(Listed entries)
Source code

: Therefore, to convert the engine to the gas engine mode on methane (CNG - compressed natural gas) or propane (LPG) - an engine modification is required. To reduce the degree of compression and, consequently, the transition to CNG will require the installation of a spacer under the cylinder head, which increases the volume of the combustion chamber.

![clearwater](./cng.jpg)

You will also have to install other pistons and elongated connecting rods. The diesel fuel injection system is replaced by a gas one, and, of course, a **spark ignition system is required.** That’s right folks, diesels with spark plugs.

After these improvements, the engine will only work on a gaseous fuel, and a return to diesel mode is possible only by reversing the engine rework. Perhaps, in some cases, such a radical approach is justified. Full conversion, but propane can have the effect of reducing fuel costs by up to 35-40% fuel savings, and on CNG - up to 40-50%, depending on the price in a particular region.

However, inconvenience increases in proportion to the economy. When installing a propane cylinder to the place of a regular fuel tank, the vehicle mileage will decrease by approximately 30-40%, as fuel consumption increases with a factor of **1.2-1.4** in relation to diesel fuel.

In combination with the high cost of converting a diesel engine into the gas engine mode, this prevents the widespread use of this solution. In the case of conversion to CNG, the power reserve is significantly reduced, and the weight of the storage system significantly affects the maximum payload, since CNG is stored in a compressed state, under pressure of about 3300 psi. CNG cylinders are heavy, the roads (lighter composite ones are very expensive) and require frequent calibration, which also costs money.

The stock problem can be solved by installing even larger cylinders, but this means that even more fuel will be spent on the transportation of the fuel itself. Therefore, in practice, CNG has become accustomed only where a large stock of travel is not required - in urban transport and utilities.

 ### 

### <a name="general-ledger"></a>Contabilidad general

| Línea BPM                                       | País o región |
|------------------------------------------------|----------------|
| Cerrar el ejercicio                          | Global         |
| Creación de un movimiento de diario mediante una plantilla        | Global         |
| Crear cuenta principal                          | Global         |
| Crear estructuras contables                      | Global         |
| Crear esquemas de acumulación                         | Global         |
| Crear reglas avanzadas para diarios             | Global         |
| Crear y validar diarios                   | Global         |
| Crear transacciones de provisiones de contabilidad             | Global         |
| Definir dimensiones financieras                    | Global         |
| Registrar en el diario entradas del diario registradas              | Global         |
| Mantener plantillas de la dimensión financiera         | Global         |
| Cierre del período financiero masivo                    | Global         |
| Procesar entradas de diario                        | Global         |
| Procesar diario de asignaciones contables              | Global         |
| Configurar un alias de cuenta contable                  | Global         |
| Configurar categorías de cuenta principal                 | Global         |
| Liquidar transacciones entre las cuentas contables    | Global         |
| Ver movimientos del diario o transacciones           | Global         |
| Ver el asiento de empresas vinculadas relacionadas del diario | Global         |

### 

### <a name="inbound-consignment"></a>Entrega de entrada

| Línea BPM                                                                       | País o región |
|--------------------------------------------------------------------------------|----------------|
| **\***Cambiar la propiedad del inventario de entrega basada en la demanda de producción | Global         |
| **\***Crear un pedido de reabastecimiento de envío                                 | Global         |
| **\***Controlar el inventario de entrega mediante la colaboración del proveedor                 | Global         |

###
(End Listed entries)
- [Task item]
Take the line containing "la propiedad del" and each line after it up to the last line of the listing, and print them exactly.

- [Output of the task]
| **\***Cambiar la propiedad del inventario de entrega basada en la demanda de producción | Global         |
| **\***Crear un pedido de reabastecimiento de envío                                 | Global         |
| **\***Controlar el inventario de entrega mediante la colaboración del proveedor                 | Global         |

###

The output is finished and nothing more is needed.